Daniel Deusdado | Jornal de Notícias
| opinião
Posta numa só linha, a notícia é
um dos maiores golpes perpetrado contra a democracia planetária e irreversível.
"Rainha de Inglaterra aprova a suspensão do Parlamento a pedido do
primeiro-ministro".
Esqueça as razões, a
constitucionalidade ou a legitimidade formal. Mantenhamos o foco no conteúdo.
Não há uma guerra, não há a morte do primeiro-ministro, não há uma hecatombe
global. A Rainha tinha de decidir se alinhava com um golpe de teatro promovido
por um pequeno génio do mal ou se mantinha a voz dos cidadãos no mais nobre
fórum, criado há muitos séculos, pelos seus antecessores: o Parlamento. Ambas
as decisões eram possíveis. O que fez? Tacitamente manteve o jogo a favor do
Brexit e quase permitiu o silenciamento, durante cinco semanas, dos deputados
eleitos.
Ora, quando a mais experiente
regente do mundo toma uma decisão destas, resta-nos chorar e perguntar se o
mundo está perdido. O mais antigo Parlamento em funcionamento podia, de facto
ser suspenso, sem mais, num momento transcendente da História do Reino Unido,
porque Boris Johnson pretendia centrar a ação do novo Governo nos assuntos
internos do país...
Milhões de pessoas conheceram esta
notícia, numa qualquer rádio ou em formato "última hora" de
telemóveis, numa só linha, com esta simplicidade. "Parlamento britânico
suspenso". Isso é possível? No Reino Unido? Se é possível lá, então é
possível em todo o mundo. O que intuem as pessoas que ouvem uma notícia destas
na Rússia? E na Turquia? E em tantos países de África ou Ásia? E nos ex-países
de Leste com a tendência para o autoritarismo?
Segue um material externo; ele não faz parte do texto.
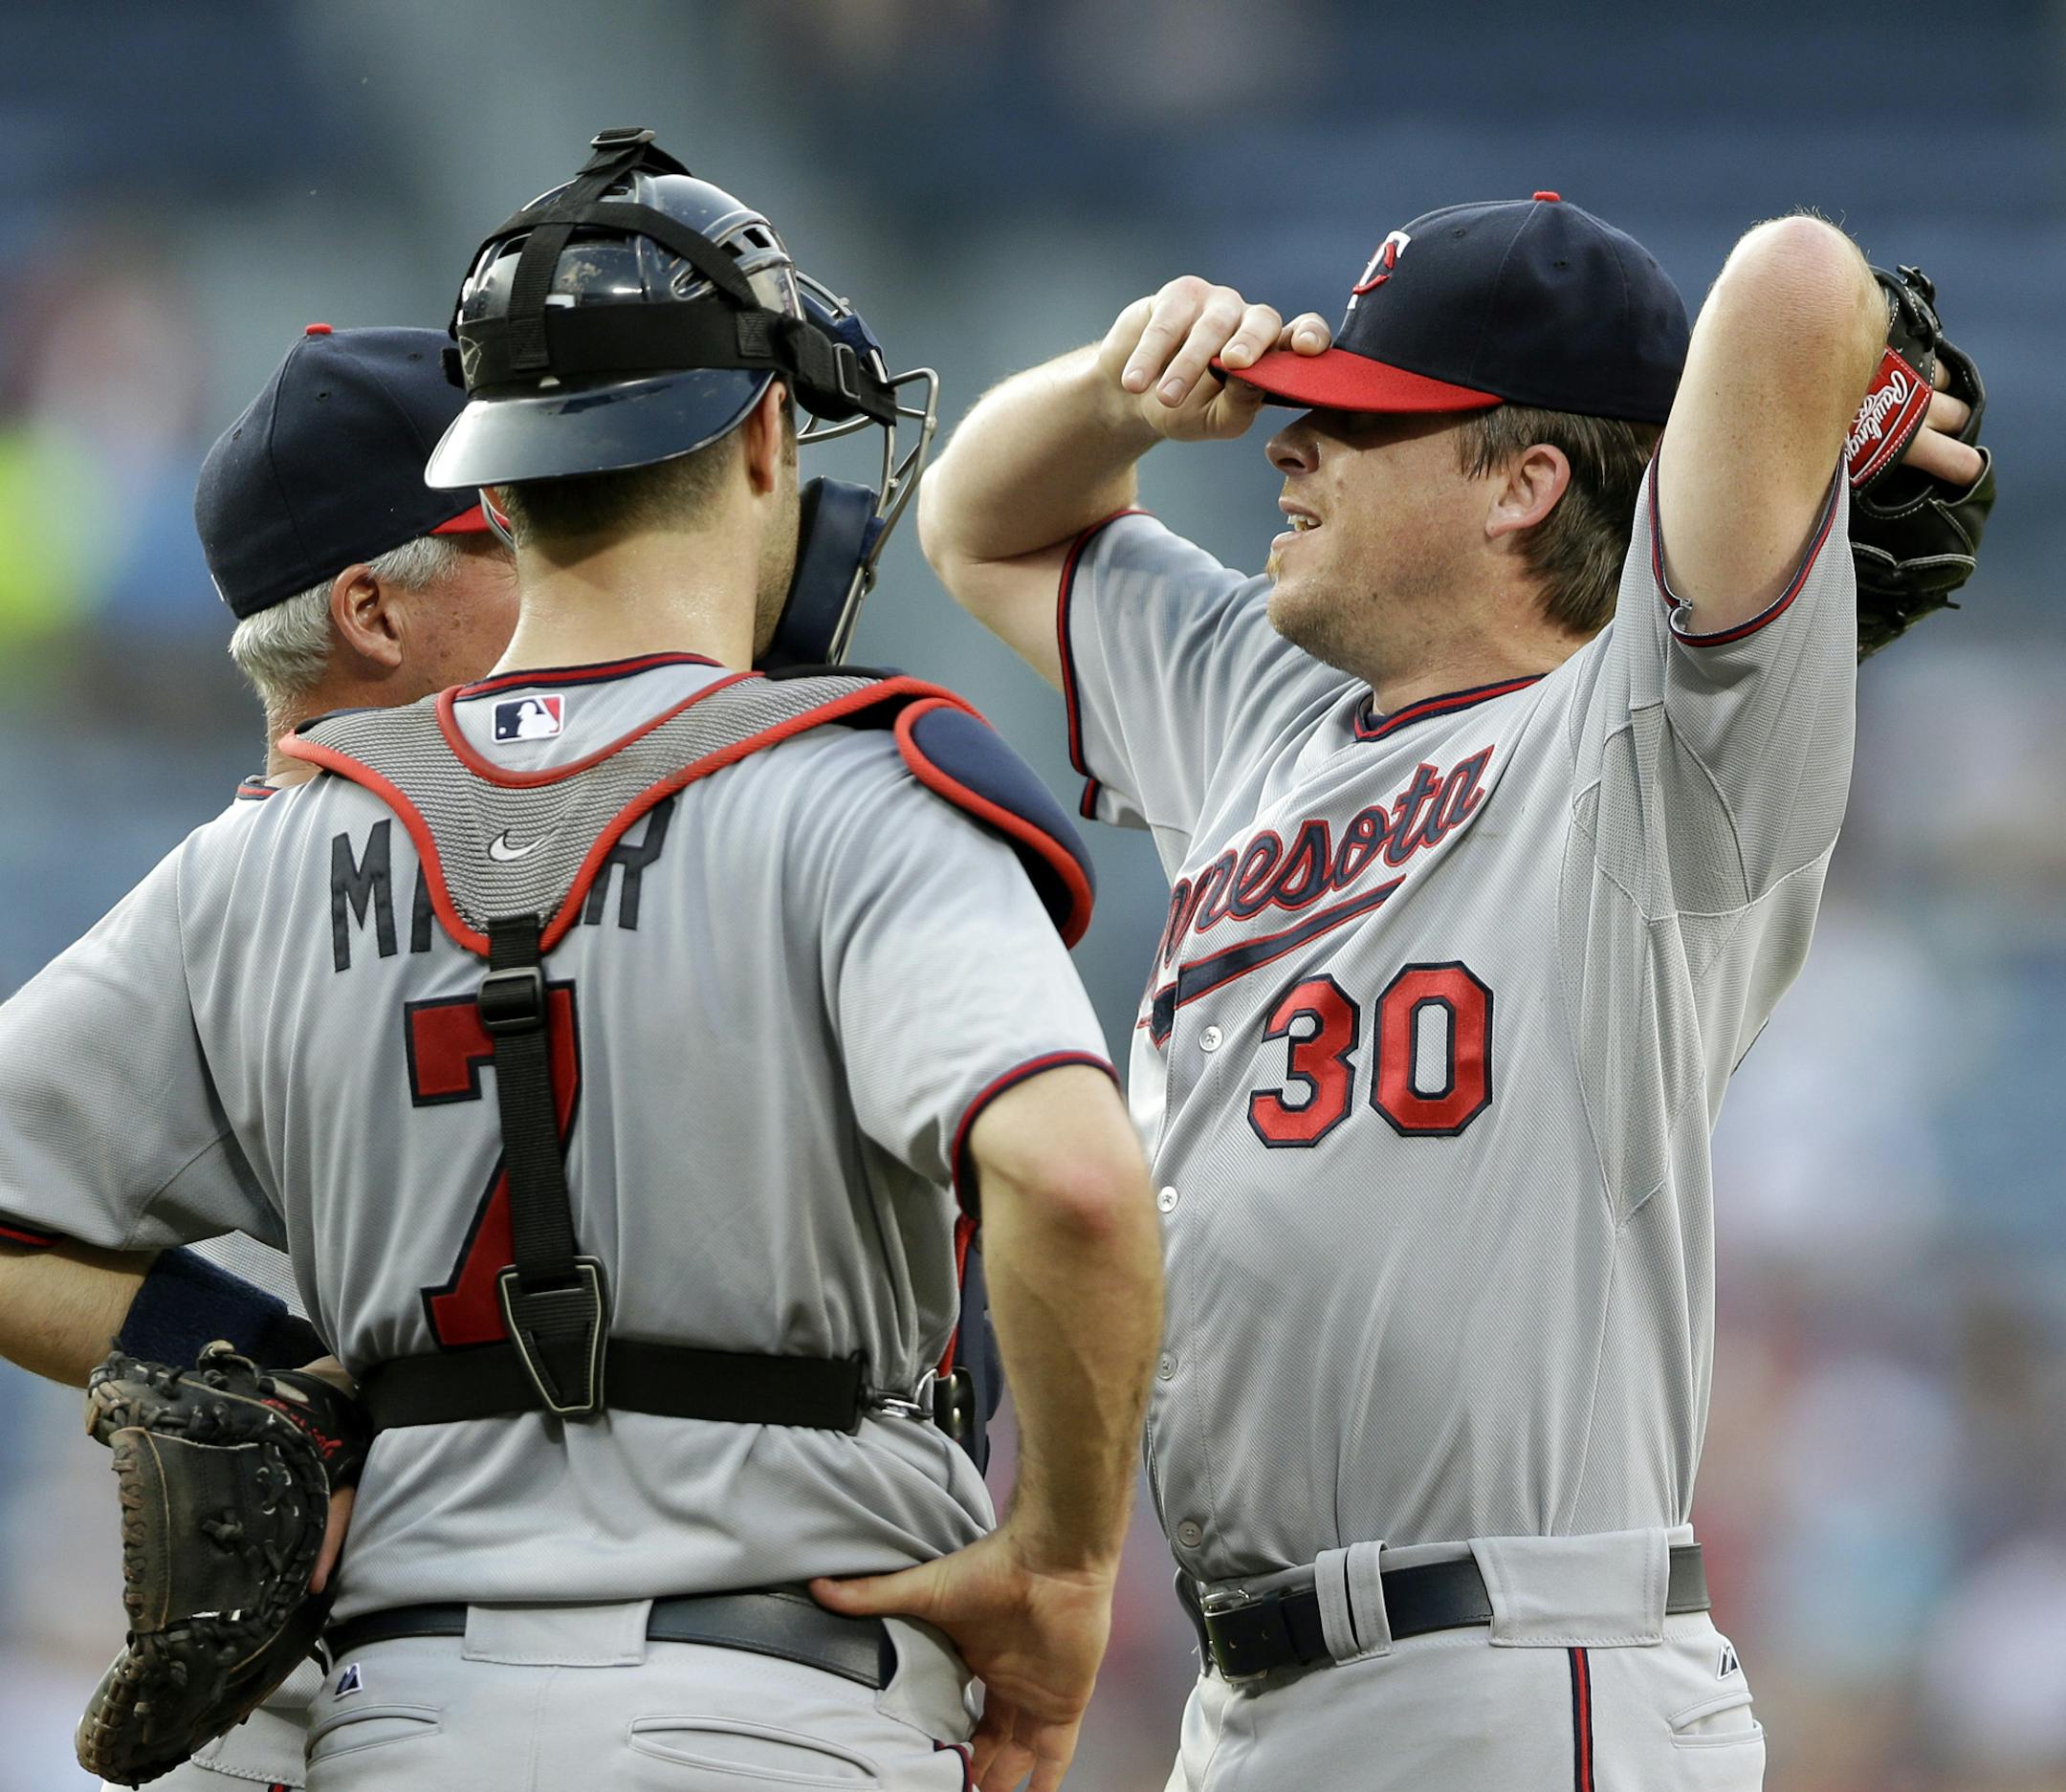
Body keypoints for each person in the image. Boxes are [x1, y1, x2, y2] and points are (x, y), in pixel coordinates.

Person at [0, 129, 1161, 1792]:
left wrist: (263, 1369)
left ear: (500, 478)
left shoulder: (263, 851)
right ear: (764, 435)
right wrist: (1058, 1571)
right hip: (788, 1701)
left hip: (403, 1721)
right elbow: (1079, 1183)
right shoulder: (862, 785)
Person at [917, 193, 1988, 1790]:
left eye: (1361, 426)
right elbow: (979, 522)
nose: (1289, 449)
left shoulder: (1655, 742)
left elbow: (1795, 281)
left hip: (1516, 1666)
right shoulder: (1258, 708)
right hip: (1253, 1691)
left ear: (1525, 483)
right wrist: (1116, 396)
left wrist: (1821, 427)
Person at [0, 320, 517, 1792]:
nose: (568, 574)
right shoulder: (230, 891)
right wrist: (266, 1362)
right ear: (371, 610)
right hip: (502, 1667)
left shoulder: (214, 889)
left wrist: (263, 1370)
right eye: (514, 536)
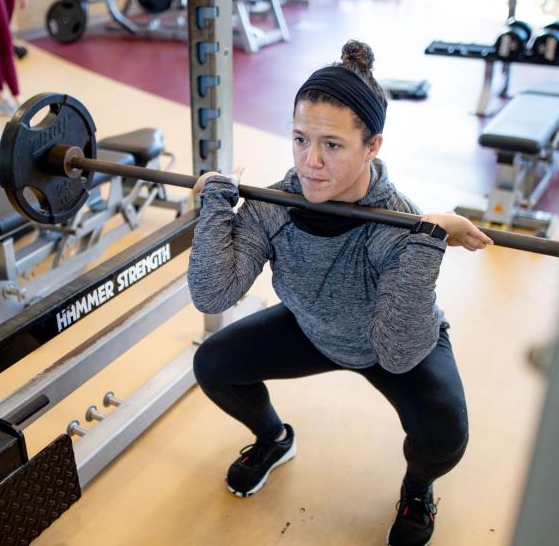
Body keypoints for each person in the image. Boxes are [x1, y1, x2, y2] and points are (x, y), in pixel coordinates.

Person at [188, 40, 493, 546]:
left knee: (445, 434)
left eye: (332, 145)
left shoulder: (396, 223)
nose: (310, 162)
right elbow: (213, 294)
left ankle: (417, 489)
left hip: (393, 339)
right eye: (300, 138)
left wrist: (429, 238)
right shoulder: (276, 204)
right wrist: (218, 206)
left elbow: (397, 353)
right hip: (312, 326)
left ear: (372, 146)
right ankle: (274, 439)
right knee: (213, 364)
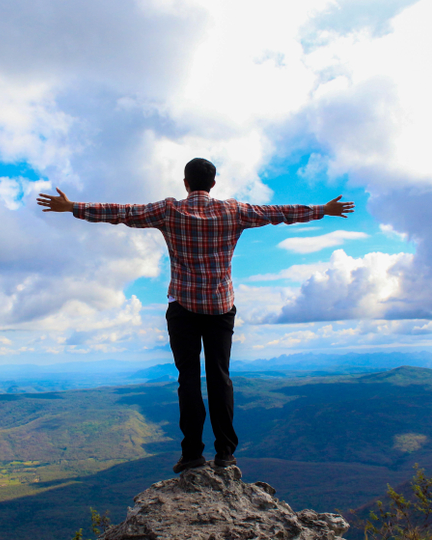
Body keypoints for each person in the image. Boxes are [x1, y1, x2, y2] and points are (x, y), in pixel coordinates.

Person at [37, 158, 354, 473]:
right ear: (213, 184)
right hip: (219, 306)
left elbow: (123, 213)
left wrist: (73, 207)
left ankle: (192, 454)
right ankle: (226, 454)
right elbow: (279, 214)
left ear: (185, 183)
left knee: (188, 378)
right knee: (220, 377)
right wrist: (323, 210)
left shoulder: (169, 210)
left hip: (183, 308)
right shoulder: (233, 210)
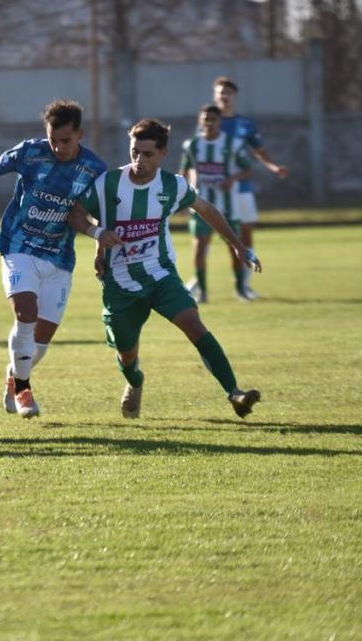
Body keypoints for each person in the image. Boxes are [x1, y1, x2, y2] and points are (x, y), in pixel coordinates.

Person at [71, 117, 263, 420]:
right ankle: (135, 381)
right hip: (120, 283)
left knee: (195, 326)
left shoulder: (173, 186)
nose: (139, 160)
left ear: (163, 154)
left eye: (147, 154)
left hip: (161, 274)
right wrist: (97, 236)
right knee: (126, 354)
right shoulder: (108, 183)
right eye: (134, 152)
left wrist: (237, 245)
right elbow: (76, 213)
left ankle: (235, 393)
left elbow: (207, 210)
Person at [0, 99, 107, 418]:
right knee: (26, 312)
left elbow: (96, 216)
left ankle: (14, 376)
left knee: (41, 339)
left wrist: (100, 248)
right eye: (53, 139)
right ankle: (25, 391)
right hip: (19, 245)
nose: (58, 147)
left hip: (59, 257)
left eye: (65, 140)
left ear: (80, 134)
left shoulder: (95, 169)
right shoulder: (31, 152)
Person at [213, 76, 288, 300]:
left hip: (242, 188)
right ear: (215, 96)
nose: (223, 97)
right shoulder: (209, 122)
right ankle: (202, 282)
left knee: (246, 234)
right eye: (219, 93)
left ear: (235, 96)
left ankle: (244, 284)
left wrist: (274, 167)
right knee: (220, 236)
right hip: (218, 190)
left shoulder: (245, 124)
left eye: (227, 93)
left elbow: (259, 151)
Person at [181, 103, 253, 304]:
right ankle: (202, 292)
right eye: (205, 118)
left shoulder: (233, 144)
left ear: (219, 121)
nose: (209, 122)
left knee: (234, 248)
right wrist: (182, 196)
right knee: (199, 248)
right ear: (200, 120)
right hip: (200, 206)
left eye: (213, 119)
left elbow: (248, 169)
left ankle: (240, 289)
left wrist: (233, 179)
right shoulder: (192, 145)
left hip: (228, 207)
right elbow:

Tal como Trump decretou que
deixou de haver verdade ou História, e passaram a existir apenas circunstâncias
ou interesses, Boris Johnson filiou-se nesta mesma linha de autocracia. Tudo é
tático e os fins justificam os meios. Ontem foi clamorosamente chumbado, não
sabendo nós se nas próximas eleições (seja qual for a data) não tirará os
dividendos certos destas manobras sinistras.
Uma coisa sabemos, irreversível:
o nacionalismo está a corroer os povos e uma enorme maioria de ingleses,
sobretudo com mais idade, detesta a Europa. O Brexit vai mesmo acontecer e,
numa vã ideia de saudoso império, os súbditos de Sua Majestade preferem ficar
sozinhos. Quem quer que se oponha a este processo vai perder.
Trump detesta os chineses, Boris
os europeus, e podemos continuar por aí fora - todos detestam alguém. Como
dizia Sartre, o inferno são os outros. E como, pelo voto, preferimos os nossos
ódios aos nossos afetos, estamos a construir todos os dias os caminhos das
guerras. Nas ruas do Reino Unido, no entanto, há quem não se renda a esta
fatalidade. O que sucedeu esta semana é uma esperança para a democracia.